Exercise objective -
Give the number of lines in the records that include the word "account", and nothing besides.

(Plain-text document sources)
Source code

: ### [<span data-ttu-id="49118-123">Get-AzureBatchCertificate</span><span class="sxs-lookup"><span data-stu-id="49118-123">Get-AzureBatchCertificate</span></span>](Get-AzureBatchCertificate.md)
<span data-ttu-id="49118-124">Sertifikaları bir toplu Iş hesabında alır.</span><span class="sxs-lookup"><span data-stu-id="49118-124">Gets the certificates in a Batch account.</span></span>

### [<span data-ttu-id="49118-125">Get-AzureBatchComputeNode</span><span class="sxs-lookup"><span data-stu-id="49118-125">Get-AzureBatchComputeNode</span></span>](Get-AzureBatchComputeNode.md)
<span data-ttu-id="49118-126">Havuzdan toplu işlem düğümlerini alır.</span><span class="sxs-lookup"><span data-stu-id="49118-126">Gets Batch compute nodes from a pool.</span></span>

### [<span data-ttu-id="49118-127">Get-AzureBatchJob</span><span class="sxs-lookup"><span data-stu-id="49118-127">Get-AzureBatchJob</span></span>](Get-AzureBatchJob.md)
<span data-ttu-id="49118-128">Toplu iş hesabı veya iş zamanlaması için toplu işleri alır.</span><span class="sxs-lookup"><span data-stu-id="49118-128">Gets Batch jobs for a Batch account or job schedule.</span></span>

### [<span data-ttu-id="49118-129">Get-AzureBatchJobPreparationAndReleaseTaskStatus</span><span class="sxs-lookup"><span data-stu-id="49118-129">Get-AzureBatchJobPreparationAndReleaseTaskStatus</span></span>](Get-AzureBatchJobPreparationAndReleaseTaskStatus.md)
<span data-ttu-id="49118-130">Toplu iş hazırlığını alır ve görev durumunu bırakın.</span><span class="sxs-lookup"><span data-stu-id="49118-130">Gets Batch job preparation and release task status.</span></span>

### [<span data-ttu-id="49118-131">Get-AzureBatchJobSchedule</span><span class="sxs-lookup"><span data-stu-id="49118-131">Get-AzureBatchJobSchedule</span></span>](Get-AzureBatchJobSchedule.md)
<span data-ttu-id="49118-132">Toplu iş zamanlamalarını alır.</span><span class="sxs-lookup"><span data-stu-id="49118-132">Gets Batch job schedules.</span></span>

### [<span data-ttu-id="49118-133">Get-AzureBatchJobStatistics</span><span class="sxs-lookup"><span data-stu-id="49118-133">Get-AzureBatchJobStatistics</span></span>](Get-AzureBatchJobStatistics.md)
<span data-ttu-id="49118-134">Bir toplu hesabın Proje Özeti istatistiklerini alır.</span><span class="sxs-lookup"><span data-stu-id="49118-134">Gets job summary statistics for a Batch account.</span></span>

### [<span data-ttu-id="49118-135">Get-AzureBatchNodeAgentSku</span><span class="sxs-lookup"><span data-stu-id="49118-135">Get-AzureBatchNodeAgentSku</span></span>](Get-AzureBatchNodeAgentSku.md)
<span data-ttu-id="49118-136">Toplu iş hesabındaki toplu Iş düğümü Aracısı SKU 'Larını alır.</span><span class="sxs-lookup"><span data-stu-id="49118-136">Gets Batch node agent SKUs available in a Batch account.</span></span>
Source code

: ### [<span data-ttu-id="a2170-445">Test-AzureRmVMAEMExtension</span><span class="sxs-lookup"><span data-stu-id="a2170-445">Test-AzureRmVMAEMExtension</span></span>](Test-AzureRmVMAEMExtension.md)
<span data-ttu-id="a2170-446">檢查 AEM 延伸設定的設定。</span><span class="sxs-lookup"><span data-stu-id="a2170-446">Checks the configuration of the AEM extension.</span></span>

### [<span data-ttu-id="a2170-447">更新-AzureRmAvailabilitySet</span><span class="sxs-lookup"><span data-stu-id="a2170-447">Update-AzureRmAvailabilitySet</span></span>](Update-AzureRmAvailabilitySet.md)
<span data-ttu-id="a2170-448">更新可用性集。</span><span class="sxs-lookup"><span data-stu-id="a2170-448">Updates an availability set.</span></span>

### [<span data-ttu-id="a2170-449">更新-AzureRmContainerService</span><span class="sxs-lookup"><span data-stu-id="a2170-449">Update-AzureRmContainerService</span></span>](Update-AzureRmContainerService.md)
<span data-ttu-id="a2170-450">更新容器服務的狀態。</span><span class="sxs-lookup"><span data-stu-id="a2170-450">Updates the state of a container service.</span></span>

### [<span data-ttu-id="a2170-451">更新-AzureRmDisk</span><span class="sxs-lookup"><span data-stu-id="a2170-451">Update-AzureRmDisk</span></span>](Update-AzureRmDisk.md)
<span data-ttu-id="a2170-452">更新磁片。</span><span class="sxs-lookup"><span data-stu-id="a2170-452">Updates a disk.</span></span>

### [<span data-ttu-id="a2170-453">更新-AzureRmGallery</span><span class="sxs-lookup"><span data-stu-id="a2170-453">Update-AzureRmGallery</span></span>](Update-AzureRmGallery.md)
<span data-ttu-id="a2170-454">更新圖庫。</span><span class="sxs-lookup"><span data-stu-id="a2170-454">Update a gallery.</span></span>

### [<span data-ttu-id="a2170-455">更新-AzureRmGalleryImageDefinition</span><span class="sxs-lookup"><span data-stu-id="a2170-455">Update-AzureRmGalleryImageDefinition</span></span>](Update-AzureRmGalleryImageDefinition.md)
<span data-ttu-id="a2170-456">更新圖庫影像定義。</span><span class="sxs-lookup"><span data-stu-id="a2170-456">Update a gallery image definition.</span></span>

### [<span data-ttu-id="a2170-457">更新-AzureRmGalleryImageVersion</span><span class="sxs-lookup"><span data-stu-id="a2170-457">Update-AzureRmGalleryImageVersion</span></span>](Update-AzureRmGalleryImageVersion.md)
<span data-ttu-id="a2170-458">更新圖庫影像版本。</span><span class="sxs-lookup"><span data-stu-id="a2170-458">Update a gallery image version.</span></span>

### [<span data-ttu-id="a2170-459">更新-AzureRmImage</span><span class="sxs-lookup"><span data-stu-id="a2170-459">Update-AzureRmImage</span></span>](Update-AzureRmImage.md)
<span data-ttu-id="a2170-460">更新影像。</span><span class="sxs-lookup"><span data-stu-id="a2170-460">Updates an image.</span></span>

Output for this exercise -
4